WHAT TO WORK ON:
Among the entries below, find each line holding "Burladingen" and return it.

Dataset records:
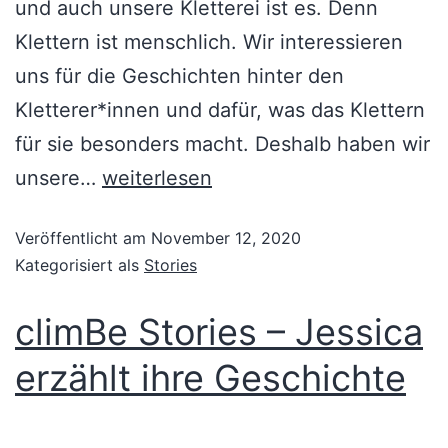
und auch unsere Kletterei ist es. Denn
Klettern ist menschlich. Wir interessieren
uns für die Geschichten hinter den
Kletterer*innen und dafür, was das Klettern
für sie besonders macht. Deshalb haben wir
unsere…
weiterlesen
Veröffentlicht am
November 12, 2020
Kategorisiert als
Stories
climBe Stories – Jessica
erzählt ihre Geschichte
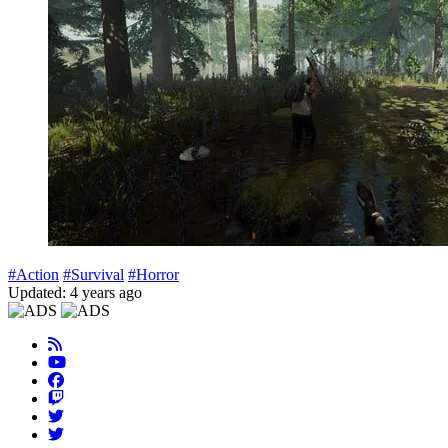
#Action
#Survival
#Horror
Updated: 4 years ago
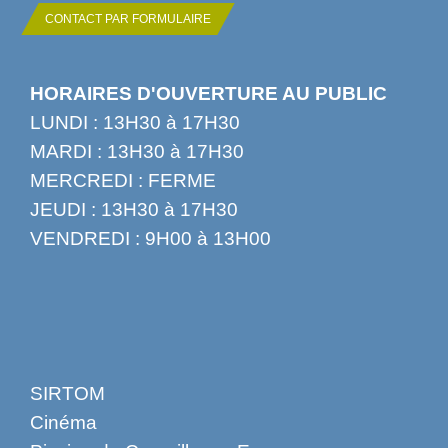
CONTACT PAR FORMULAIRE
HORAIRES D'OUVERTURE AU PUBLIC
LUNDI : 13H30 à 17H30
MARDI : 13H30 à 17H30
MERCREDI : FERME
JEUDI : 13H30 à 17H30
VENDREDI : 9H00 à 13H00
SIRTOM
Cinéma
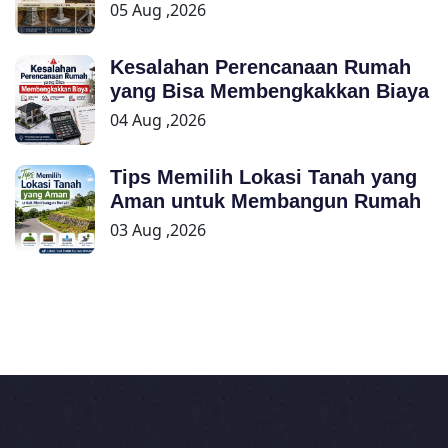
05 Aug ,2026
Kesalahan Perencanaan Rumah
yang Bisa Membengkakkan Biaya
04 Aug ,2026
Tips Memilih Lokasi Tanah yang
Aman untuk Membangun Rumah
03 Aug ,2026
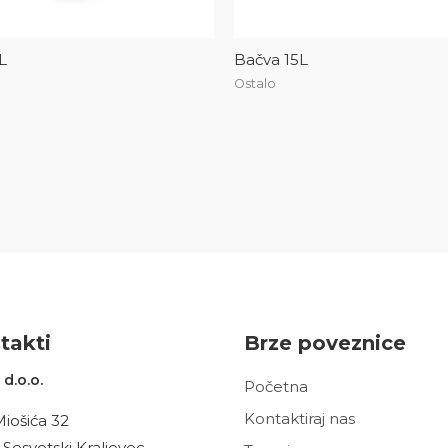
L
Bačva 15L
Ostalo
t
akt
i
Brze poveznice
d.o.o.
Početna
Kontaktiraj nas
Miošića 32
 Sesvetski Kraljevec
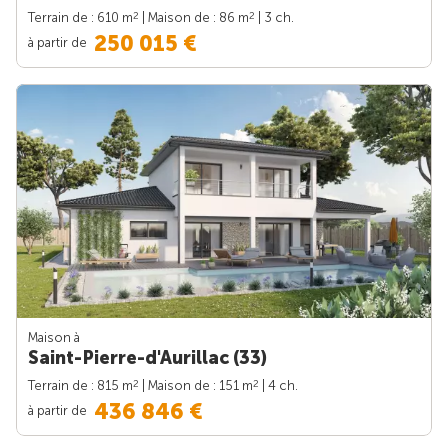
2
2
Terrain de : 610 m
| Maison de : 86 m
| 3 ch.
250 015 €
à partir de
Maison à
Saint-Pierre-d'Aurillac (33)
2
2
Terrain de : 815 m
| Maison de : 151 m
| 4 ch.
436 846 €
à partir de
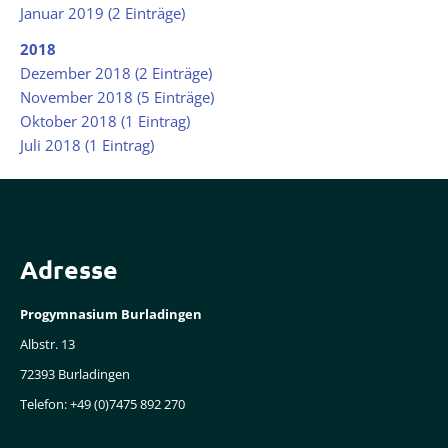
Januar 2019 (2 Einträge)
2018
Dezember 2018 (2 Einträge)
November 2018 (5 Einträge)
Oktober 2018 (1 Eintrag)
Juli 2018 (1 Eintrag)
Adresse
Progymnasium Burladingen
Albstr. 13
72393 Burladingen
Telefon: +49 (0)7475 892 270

--

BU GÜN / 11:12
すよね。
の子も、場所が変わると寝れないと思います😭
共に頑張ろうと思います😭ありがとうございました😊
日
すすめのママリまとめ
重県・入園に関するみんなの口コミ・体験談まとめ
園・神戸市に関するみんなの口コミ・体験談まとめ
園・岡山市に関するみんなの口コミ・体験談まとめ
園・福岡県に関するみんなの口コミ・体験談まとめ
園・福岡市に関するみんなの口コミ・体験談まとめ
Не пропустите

...

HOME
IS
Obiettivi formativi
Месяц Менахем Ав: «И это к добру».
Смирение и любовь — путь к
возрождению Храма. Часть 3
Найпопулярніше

THE COMPLETED TASK:
Progymnasium Burladingen
72393 Burladingen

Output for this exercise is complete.